By way of a letter agreement and a series of amendments executed in 1959 and 1960, the parties agreed that plaintiff would have exclusive rights to exhibit "on television and in theaters without limitation” a copyrighted series known as "Rocky and His Friends”, based on characters created by cartoonist Jay Ward (see, General Mills v Filmtel Intl. Corp., 178 AD2d 296). The nature of the ownership right granted is defined in the initial agreement as "an exclusive right in perpetuity to all exhibition rights (television and theatrical)”.

In 1990, plaintiff attempted to exercise the right to exhibit the cartoons on cable television and to market them in retail-distributed compilations for use with home videocassette players. As a result of defendants’ opposition, plaintiff asserts that it lost, inter alia, a multi-million-dollar deal with a cable-only network. Plaintiff thereafter commenced this action seeking declaratory relief and monetary damages.

Upon this appeal, defendants argue that "cablevision” (their term for cable television) and home video differ substantially from television as media. Plaintiff, however, contends that both over-air broadcasting and cable distribution constitute "television” in that the consumer uses a television receiver to watch programming in both instances. Supreme Court determined that the use of the language "without limitation” is sufficiently expansive to grant plaintiff rights with respect to cable television, but does not extend to distribution by means of videocassettes.

We agree with Supreme Court that the license granted to plaintiff does not extend to videocassettes or videodiscs for home use because these media comprise "an entirely different device involving an entirely different concept and technology from that involved in a television broadcast” (Tele-Pac, Inc. v Grainger, 168 AD2d 11, 16, lv dismissed 79 NY2d 822). However, it is not clear that by the grant of an exclusive right to exhibit the cartoons "on television * * * without limitation” the parties’ agreement contemplates a transmission medium which, although in existence at the time it was executed, had not yet been commercially exploited as a system for the mass distribution of paid television programming.

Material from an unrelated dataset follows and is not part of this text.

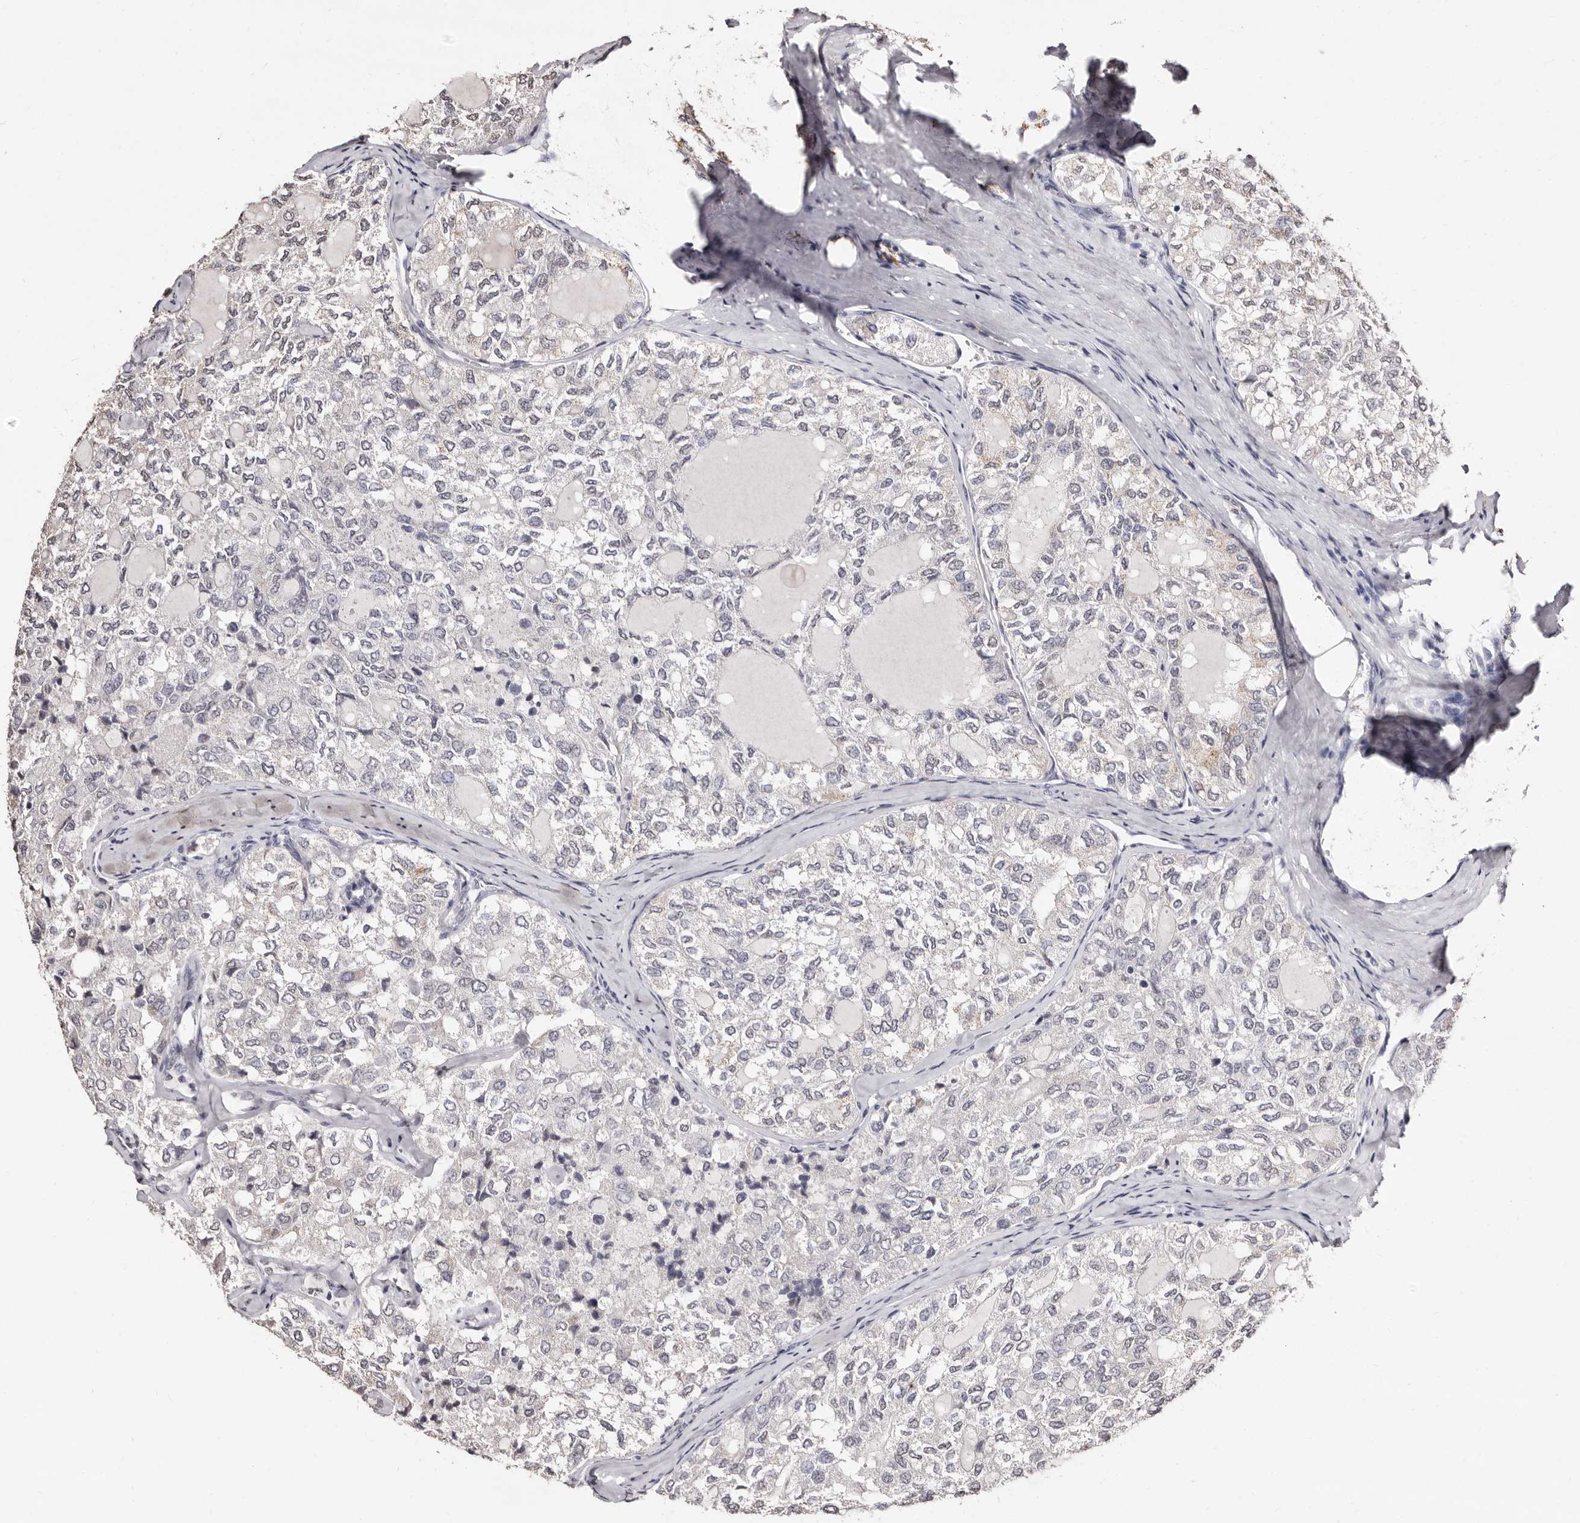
{"staining": {"intensity": "negative", "quantity": "none", "location": "none"}, "tissue": "thyroid cancer", "cell_type": "Tumor cells", "image_type": "cancer", "snomed": [{"axis": "morphology", "description": "Follicular adenoma carcinoma, NOS"}, {"axis": "topography", "description": "Thyroid gland"}], "caption": "Immunohistochemistry (IHC) micrograph of neoplastic tissue: human follicular adenoma carcinoma (thyroid) stained with DAB (3,3'-diaminobenzidine) displays no significant protein positivity in tumor cells.", "gene": "ERBB4", "patient": {"sex": "male", "age": 75}}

During the 1950’s and 1960’s, cable television served a different purpose from that which it serves today. As one report stated, there "are certain areas in the United States * * * where the terrain is such that television reception is either poor or impossible because of natural barriers * * * Certain enterprising groups in these areas * * * arranged for antennas to receive broadcast television programs at a point where reception is good and to transmit the programs to the communities where such good reception is desired * * * From the antenna point of reception to the home where the family television receiver is located, there is usually a ’closed circuit’ connection” (Kupferman, Rights In New Media, 19 Law & Contemp Probs 172, 179-180 [1954]).

This case turns on the scope which the parties accorded to the term ’’television” in the letter agreement and its successive amendments drafted in 1959 and 1960. The collective agreement must be regarded as ambiguous in this regard and resort must be had to extrinsic evidence to ascertain the intent of the parties. Thus, a question of fact is presented with respect to the construction of the right granted, and summary judgment is inappropriate (Hartford Acc. & Indem. Co. v Wesolowski, 33 NY2d 169, 172).

We have considered the remaining arguments on the cross-appeals and find them to be without merit. Concur—Murphy, P. J., Milonas, Ross and Rubin, JJ.